Russia will not face a blanket ban from the Rio Olympics.
It comes after the International Olympic Committee announced it would be the responsibility of each sporting federation to check the doping records of Russian competitors under its jurisdiction.
Here we pick out the key points from the IOC executive board statement released on Sunday.
:: The Russian Olympic Committee (ROC), represented by president Alexander Zhukov, made a presentation at the beginning of the executive board teleconference promising “full co-operation” from the Russian government and the ROC with all international investigations into Russian doping.
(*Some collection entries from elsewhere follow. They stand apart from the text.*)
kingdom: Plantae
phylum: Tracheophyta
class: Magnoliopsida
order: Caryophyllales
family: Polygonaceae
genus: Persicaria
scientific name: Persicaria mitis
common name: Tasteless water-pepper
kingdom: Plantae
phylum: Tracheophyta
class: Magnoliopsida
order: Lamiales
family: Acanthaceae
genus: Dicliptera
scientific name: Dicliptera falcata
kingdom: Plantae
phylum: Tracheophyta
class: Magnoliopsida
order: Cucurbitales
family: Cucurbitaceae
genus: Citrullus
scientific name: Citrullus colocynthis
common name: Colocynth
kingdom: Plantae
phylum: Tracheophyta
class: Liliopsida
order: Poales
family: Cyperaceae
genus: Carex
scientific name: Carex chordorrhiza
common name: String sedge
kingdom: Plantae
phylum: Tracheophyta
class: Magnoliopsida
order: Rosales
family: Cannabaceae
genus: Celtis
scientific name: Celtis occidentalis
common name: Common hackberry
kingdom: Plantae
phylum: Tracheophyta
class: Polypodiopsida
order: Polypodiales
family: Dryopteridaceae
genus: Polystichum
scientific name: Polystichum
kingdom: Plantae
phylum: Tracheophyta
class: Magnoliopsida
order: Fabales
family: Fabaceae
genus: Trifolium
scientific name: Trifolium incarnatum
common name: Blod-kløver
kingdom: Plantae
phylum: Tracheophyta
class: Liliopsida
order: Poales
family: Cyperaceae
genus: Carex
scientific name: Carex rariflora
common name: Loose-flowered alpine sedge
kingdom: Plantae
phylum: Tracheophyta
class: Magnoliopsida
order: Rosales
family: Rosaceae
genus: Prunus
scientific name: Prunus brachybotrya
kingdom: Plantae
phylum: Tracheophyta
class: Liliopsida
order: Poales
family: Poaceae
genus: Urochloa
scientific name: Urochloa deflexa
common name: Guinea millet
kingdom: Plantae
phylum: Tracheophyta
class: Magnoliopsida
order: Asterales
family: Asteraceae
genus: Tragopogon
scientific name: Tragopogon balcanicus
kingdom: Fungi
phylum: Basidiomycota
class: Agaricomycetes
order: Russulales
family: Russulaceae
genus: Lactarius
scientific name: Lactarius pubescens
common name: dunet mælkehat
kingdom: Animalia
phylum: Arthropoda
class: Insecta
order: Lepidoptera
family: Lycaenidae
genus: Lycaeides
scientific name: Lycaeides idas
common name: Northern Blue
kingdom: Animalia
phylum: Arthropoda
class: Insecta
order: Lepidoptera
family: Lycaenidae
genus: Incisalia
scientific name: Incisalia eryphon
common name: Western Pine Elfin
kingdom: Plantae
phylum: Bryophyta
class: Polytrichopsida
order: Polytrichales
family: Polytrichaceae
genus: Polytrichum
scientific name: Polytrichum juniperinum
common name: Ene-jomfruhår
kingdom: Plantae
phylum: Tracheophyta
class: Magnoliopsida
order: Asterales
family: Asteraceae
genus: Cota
He also told the board that the ROC is committed to “a complete and comprehensive” restructuring of the Russian anti-doping system.
:: The executive board decided that all 28 Olympic summer sports federations should conduct analysis on Russian athletes under their jurisdiction, not just the 20 detailed in the World Anti-Doping Agency-commissioned McLaren Report, because by McLaren’s own admission his report “only skimmed the surface” of the available data. All international sports federations were advised that the presumption of innocence could not be applied to Russian athletes in any Olympic sport.
:: International federations were advised to apply the World Anti-Doping Code and other principles agreed at the Olympic Summit in June 2016 when deciding which Russian athletes were eligible to compete.
:: The federations were advised that the absence of a positive national anti-doping test cannot be considered sufficient to allow an athlete access to the Games.
:: The federations were asked to carry out “individual analysis” of each Russian athlete’s anti-doping record, taking into account “only reliable adequate international tests”.
:: The federations were asked to bar any individuals, whether an athlete or not, who was implicated in the McLaren Report from the Rio Olympics.
:: The individual federations were asked to apply their own rules in deciding whether to sanction the entire Russian national federation in their respective sport.
:: The ROC is barred from entering any athlete for competition in Rio who has ever previously been sanctioned for a doping offence, even if the sanction has been served.
:: Any athletes passed fit to compete by their international federation will face “rigorous out-of-competition testing” by their federation and WADA. Any non-availability for this programme will lead to that athlete being barred from competing in Rio.
:: The IOC’s ethics commission has barred Russian doping whistleblower Yuliya Stepanova from competing as a neutral athlete at the Games because “the circumstances in which she denounced the doping practices which she had used herself, do not satisfy the ethical requirements” for entry to the Games. The IOC did state, however, that she and her husband would be invited to the Games as a guest.